A Study by Kenneth Gadow, PhD and Colleagues Sheds New Light on the Mental Health Problems of Children Affected by HIV

An article by Kenneth Gadow, PhD and colleagues in the July/August issue of the Journal of Developmental and Behavioral Pediatrics includes significant new information about the mental health needs of children affected in some way by HIV and provides important clues about why they have higher rates of psychiatric problems than children in the general population. Dr. Gadow is a professor in the Department of Psychiatry and Behavioral Science at Stony Brook University, and his Stony Brook colleague in this research, Dr. Sharon Nachman, is professor in the Department of Pediatrics.

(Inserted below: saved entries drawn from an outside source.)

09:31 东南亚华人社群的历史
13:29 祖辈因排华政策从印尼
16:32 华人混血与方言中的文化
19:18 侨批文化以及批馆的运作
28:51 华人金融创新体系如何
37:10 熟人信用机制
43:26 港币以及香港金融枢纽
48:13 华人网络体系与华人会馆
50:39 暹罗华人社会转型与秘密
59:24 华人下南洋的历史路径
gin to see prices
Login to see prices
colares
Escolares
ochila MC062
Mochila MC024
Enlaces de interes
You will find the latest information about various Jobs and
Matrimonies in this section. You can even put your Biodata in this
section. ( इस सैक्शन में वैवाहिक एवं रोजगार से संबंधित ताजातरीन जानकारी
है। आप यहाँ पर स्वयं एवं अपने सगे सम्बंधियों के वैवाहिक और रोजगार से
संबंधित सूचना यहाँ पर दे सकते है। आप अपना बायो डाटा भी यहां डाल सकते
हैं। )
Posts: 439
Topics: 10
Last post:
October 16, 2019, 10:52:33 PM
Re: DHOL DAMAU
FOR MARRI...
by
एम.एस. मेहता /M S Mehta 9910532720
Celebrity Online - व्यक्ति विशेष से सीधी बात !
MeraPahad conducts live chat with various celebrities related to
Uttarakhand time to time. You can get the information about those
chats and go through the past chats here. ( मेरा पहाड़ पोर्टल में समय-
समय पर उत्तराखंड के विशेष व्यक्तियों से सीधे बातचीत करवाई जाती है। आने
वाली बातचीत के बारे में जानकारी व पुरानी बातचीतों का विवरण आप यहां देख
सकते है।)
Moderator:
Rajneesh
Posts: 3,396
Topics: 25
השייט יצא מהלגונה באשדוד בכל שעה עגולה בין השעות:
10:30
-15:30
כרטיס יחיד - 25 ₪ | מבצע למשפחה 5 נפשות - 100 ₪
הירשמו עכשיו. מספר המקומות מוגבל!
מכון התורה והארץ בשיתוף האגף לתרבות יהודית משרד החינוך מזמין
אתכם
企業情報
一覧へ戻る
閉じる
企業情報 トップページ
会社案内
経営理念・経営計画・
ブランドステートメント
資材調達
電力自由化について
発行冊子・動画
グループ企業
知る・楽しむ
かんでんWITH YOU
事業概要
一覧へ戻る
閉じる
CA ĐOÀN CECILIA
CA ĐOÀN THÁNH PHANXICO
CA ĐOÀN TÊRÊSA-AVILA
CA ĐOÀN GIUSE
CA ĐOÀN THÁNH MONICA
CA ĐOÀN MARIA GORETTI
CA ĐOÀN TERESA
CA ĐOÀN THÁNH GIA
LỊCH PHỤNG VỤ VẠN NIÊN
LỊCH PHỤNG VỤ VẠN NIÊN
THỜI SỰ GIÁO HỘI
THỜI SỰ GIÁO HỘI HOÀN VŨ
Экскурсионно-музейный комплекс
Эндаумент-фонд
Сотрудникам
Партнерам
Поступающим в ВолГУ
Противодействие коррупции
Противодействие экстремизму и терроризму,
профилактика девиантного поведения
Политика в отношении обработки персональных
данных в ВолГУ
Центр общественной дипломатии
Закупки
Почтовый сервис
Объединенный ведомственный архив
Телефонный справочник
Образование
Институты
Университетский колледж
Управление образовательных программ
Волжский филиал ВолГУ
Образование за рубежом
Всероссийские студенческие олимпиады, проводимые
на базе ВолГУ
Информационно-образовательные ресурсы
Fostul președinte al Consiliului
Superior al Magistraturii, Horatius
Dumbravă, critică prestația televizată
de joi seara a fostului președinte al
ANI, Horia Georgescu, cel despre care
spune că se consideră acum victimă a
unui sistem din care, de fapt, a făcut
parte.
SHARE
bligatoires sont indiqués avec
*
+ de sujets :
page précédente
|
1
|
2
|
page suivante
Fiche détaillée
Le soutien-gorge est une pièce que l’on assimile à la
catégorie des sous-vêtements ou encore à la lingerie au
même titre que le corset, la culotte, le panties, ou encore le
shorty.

The article reports the results of a longitudinal study of emerging mental health concerns in children and adolescents perinatally infected with HIV. Several previous studies conducted around the world have demonstrated that children infected with HIV have high rates of mental health problems. In this study of 296 young people perinatally infected with HIV and followed for 2 years, almost half (43%) either received medication for or were socially or academically impaired by psychiatric symptoms, In addition, 44% of them had received special education and 37% had interventions for emotional or behavioral problems. What is startling about Dr. Gadow’s findings, however, is that the burden of psychiatric problems was almost as severe for children in his comparison group (37% impaired or received medication). These were children who were not infected with HIV but were affected by the virus, either by having been exposed to it perinatally or by living with someone infected with it (typically both). These findings suggest that the disproportionately high rates of mental health problems in children infected with HIV cannot be fully explained only by biological changes caused by the virus or its treatment, but may also be associated with biological and social risk factors inherent in the family and caregiving environment.

In addition to the intrinsic problems associated with psychiatric disorders, the psychiatric problems of children infected with HIV have implications for the treatment of HIV because they may interfere with compliance with medication regimens, which typically involve taking multiple medications daily throughout life. Psychiatric problems also have important implications for public health because of their association with transmission of the virus through risky sexual behavior and illegal IV drug use.